Finalement, nous sommes profondément influençables. Le choix du milieu dans lequel nous évoluons est primordial.
Nous fonctionnons par mimétisme. Comme des capteurs invisibles, nous absorbons ce qui nous entoure. Les idées, les émotions, les croyances, les ambitions, les peurs aussi.
Pour capter une fréquence différente, il est parfois nécessaire de laisser derrière soi certaines choses. De s'en éloigner. De couper des liens, des habitudes, des environnements qui nous maintiennent à un endroit où nous ne souhaitons plus être.
Ce n'est ni bien ni mal.
C'est presque une loi physique.
C'est cette même loi qui permet à une montgolfière de s'élever.

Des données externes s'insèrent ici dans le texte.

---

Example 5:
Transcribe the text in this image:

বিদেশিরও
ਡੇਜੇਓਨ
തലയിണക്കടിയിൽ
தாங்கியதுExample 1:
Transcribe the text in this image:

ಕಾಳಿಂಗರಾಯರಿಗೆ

Pour monter, elle doit se délester.
J'aime cette image de la vie.
Lorsqu'on laisse quelque chose derrière soi, on a souvent l'impression de trahir, d'abandonner ou de perdre. Pourtant, ce n'est pas toujours ce qui se passe.

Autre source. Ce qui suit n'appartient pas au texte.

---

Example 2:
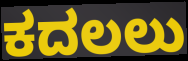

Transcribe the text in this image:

ಕದಲಲು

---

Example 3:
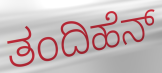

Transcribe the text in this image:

ತಂದಿಹೆನ್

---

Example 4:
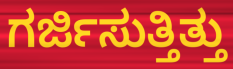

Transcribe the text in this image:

ಗರ್ಜಿಸುತ್ತಿತ್ತು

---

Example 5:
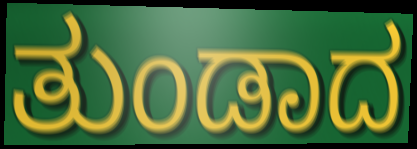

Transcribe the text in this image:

ತುಂಡಾದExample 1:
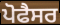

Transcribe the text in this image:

ਪੋਫੈਸਰ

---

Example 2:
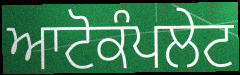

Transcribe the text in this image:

ਆਟੋਕੰਪਲੇਟ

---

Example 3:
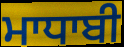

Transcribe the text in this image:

ਮਾਧਾਬੀ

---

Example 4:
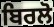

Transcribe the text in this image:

ਬਿਰਲੋ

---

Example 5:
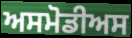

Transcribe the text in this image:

ਅਸਮੋਡੀਅਸ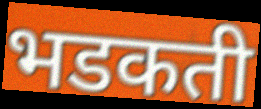
भडकती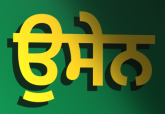
ਉਸੇਨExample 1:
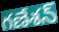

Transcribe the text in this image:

గణేశన్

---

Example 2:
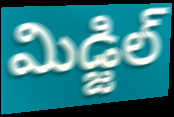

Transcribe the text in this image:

Parfois, on restitue simplement à la vie ce qui ne nous appartient plus.
On transforme. On avance.
Parce que la vie qui circule à travers nous semble avoir une seule direction : l'avant.
Et la terre dans tout ça ?
Car nous avons besoin de terre. Nous avons besoin d'ancrage.

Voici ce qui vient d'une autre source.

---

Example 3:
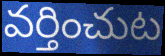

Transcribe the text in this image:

వర్తించుట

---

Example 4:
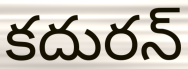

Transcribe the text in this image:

కదురన్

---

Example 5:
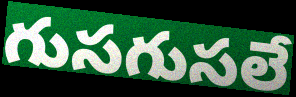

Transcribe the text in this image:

Oui. Mais nous avons aussi le droit de changer de terre, de pot, de contenant, afin d'offrir à la fleur que nous sommes les meilleures conditions pour grandir.
Et que faire de la terre nourricière du début ?
La reconnaître. Lui donner le droit d'exister telle qu'elle est.
Accepter qu'elle ait fait ce qu'elle a pu avec ce qu'elle avait.
Parfois, si nous le pouvons, nous pouvons l'arroser avec une eau différente, apporter quelque chose de nouveau. Mais jamais en forçant.
Car certaines terres ne sont pas destinées à devenir autre chose que ce qu'elles sont.
On peut les aimer.
On peut les remercier.
On peut reconnaître qu'elles nous ont nourris pendant un temps.
Puis accepter que grandir implique parfois de prendre racine ailleurs.
Non par rejet.
Mais par fidélité à ce que nous sommes en train de devenir.